Mattel‘s Hello Barbie doll is giving many people pause because they’ve figured out that the toy is capable of much more than just chatting with your child. Called the “world’s first interactive Barbie doll,” the toy uses WiFi and speech recognition to be able to have a two-way conversation with your child. The doll is also able to learn things and tell jokes and stories. Information Barbie learns from your child (like their hobbies and favorite foods) goes into a cloud that Mattel can also use to update the doll. It sounds really cool and futuristic – except when you realize that Mattel can pretty much listen in on your conversations.

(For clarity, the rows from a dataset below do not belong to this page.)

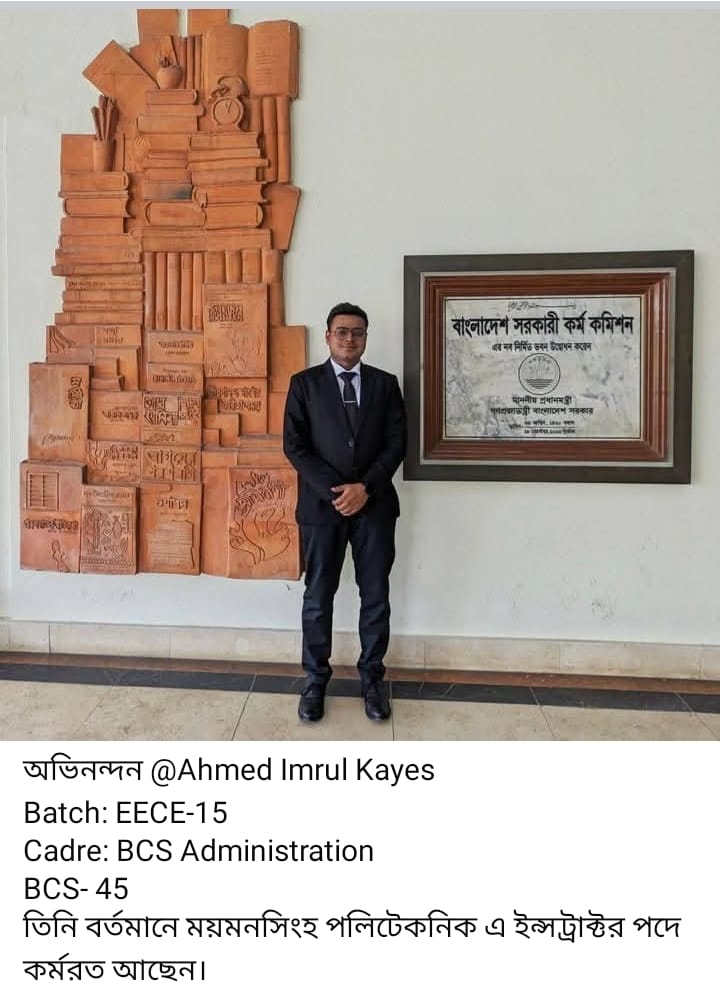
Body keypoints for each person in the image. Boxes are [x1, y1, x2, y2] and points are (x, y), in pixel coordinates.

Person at [283, 302, 407, 722]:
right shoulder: (304, 384)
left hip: (375, 508)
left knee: (376, 596)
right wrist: (338, 491)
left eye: (357, 332)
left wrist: (365, 488)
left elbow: (397, 443)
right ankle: (315, 680)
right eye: (341, 332)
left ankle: (372, 680)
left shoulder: (386, 385)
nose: (349, 339)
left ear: (366, 337)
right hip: (322, 509)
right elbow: (294, 445)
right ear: (328, 336)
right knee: (318, 596)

Hello Barbie can remember your child’s likes, dislikes and information about your family life, which some worry that Mattel can use for advertising purposes. ToyTalk, the company Mattel teamed up with to create the doll, says that they don’t use any of the information for marketing, and the doll includes a feature that e-mails all the conversations to the parents. There is also the issue of children not being able to consent to having their information culled in this manner because, well, they’re not adults. ToyTalk says that parents will likely have to give permission to record their child’s voice.
Mattel says they are “committed to safety and security, and Hello Barbie conforms to applicable government standards.” The Campaign for a Commercial-Free Childhood has launched a petition to help stop production of the controversial toy. “Children naturally confide in their dolls, and reveal a great deal about themselves when they play,” the petition reads. “It is wrong for Mattel and your technology partner ToyTalk to record, transmit, and analyze these intimate conversations (and others within range of “Hello Barbie” microphones) for use—or misuse—by Mattel, ToyTalk, or any entity that might intercept or access the data captured by the doll and/or your computers.”
You’ve got to admit – it is beyond creepy that a doll is storing information about your child and your home life on servers they can access in a snap. We’re all for technological advances, but the idea of a corporation having personal information about your child on file is deeply troubling.
The doll, priced at $74.99 is expected to come out this fall.